ボディ前後には巨大なブリスターフェンダーが装着され、リアウィンドーフレームやトランクリッドも特別にデザインされた樹脂製のものに変更するなど、まさにホモロゲーションモデルそのもの。
2.3リッターという排気量は、当時のグループAのレギュレーションで、ディビジョン2にカテゴライズされるものとして設定されたが、1988年のM3エボリューション(最高出力が200PSから220PSへとパワーアップ)を経て、1990年にはレギュレーションの変更に伴い、排気量を2.5リッターにアップした最高出力238PSのM3スポーツ・エボリューションが登場した。
日本では、1988年からはカタログモデルとなったM3だが、アメリカ仕様とと日本仕様は、H型パターンのZF社製マニュアルトランスミッションが搭載されていた。しかし、ヨーロッパ仕様には、インターナショナルレーシングパターンのゲトラグ社製クロスレシオミッションが搭載された。
E30型M3は、レーシングフィールドのみならず、ラリーフィールドでも大活躍した。

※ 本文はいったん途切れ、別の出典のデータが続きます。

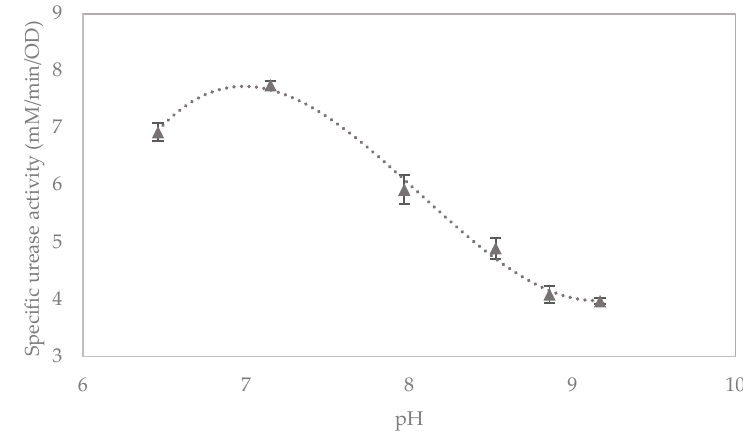
Figure 4. E ff ect of pH on specific urease activity in liquid broth cultures, with error bars showing Figure 6. Effect of pH on specific urease activity in liquid broth cultures. standard errors of the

特にターマックイベントにおいては、FR特有の軽快なハンドリングを武器に、4WDのランチャ・デルタ・インテグラーレHFをも凌駕する走りを見せた。
1987年のWRCツール・ド・コルスでは、英国のプロドライブ社がチューニングしたE30型M3を駆るベルナール・ベギンが見事に優勝を飾っている。
この映像は、イギリスのマン島の公道を舞台に熾烈なバトルが展開される伝統のイベント、「マンクス・インターナショナルラリー」のもので、プロドライブチューンのE30型M3をドライブしているのは、当時ERC(ヨーロッパ・ラリー選手権)を中心に活躍していたベルギー人のトップドライバー、パトリック・スナイヤーである。
吹け切ったMパワーユニットの咆哮と、2WDとは思えないトラクション、そして軽快なハンドリングは、紛れもなくスポーツカーそのものである。